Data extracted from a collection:
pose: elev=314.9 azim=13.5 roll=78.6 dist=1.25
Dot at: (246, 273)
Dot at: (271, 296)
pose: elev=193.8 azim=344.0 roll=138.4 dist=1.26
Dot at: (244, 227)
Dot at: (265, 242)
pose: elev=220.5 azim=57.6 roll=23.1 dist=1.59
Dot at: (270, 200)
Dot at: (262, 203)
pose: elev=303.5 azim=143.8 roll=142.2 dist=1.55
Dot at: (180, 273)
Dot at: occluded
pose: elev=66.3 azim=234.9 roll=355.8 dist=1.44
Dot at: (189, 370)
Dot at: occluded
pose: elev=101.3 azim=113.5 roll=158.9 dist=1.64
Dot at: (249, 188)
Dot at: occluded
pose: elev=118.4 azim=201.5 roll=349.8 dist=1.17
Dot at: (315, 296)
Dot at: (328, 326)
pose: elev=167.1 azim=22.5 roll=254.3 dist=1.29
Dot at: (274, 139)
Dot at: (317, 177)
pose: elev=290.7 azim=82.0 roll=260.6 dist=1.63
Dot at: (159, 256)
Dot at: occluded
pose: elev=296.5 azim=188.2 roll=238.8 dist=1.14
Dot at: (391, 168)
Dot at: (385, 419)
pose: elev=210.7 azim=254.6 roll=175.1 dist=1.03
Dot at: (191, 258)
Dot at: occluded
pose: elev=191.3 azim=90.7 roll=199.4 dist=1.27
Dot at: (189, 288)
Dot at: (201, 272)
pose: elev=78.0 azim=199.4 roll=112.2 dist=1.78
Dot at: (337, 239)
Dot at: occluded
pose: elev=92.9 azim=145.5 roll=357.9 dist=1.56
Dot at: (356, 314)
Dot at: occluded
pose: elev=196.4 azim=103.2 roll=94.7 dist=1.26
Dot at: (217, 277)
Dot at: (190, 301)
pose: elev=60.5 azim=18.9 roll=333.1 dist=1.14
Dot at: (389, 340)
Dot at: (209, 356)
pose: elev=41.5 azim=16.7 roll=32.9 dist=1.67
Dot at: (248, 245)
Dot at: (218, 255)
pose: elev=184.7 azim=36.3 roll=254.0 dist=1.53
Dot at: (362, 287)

What you will do —
Present the lines above as a Markdown table with the columns Row and Line. Number each row, and leave out any blank lines.

Full output —
| Row | Line |
|---|---|
| 1 | pose: elev=314.9 azim=13.5 roll=78.6 dist=1.25 |
| 2 | Dot at: (246, 273) |
| 3 | Dot at: (271, 296) |
| 4 | pose: elev=193.8 azim=344.0 roll=138.4 dist=1.26 |
| 5 | Dot at: (244, 227) |
| 6 | Dot at: (265, 242) |
| 7 | pose: elev=220.5 azim=57.6 roll=23.1 dist=1.59 |
| 8 | Dot at: (270, 200) |
| 9 | Dot at: (262, 203) |
| 10 | pose: elev=303.5 azim=143.8 roll=142.2 dist=1.55 |
| 11 | Dot at: (180, 273) |
| 12 | Dot at: occluded |
| 13 | pose: elev=66.3 azim=234.9 roll=355.8 dist=1.44 |
| 14 | Dot at: (189, 370) |
| 15 | Dot at: occluded |
| 16 | pose: elev=101.3 azim=113.5 roll=158.9 dist=1.64 |
| 17 | Dot at: (249, 188) |
| 18 | Dot at: occluded |
| 19 | pose: elev=118.4 azim=201.5 roll=349.8 dist=1.17 |
| 20 | Dot at: (315, 296) |
| 21 | Dot at: (328, 326) |
| 22 | pose: elev=167.1 azim=22.5 roll=254.3 dist=1.29 |
| 23 | Dot at: (274, 139) |
| 24 | Dot at: (317, 177) |
| 25 | pose: elev=290.7 azim=82.0 roll=260.6 dist=1.63 |
| 26 | Dot at: (159, 256) |
| 27 | Dot at: occluded |
| 28 | pose: elev=296.5 azim=188.2 roll=238.8 dist=1.14 |
| 29 | Dot at: (391, 168) |
| 30 | Dot at: (385, 419) |
| 31 | pose: elev=210.7 azim=254.6 roll=175.1 dist=1.03 |
| 32 | Dot at: (191, 258) |
| 33 | Dot at: occluded |
| 34 | pose: elev=191.3 azim=90.7 roll=199.4 dist=1.27 |
| 35 | Dot at: (189, 288) |
| 36 | Dot at: (201, 272) |
| 37 | pose: elev=78.0 azim=199.4 roll=112.2 dist=1.78 |
| 38 | Dot at: (337, 239) |
| 39 | Dot at: occluded |
| 40 | pose: elev=92.9 azim=145.5 roll=357.9 dist=1.56 |
| 41 | Dot at: (356, 314) |
| 42 | Dot at: occluded |
| 43 | pose: elev=196.4 azim=103.2 roll=94.7 dist=1.26 |
| 44 | Dot at: (217, 277) |
| 45 | Dot at: (190, 301) |
| 46 | pose: elev=60.5 azim=18.9 roll=333.1 dist=1.14 |
| 47 | Dot at: (389, 340) |
| 48 | Dot at: (209, 356) |
| 49 | pose: elev=41.5 azim=16.7 roll=32.9 dist=1.67 |
| 50 | Dot at: (248, 245) |
| 51 | Dot at: (218, 255) |
| 52 | pose: elev=184.7 azim=36.3 roll=254.0 dist=1.53 |
| 53 | Dot at: (362, 287) |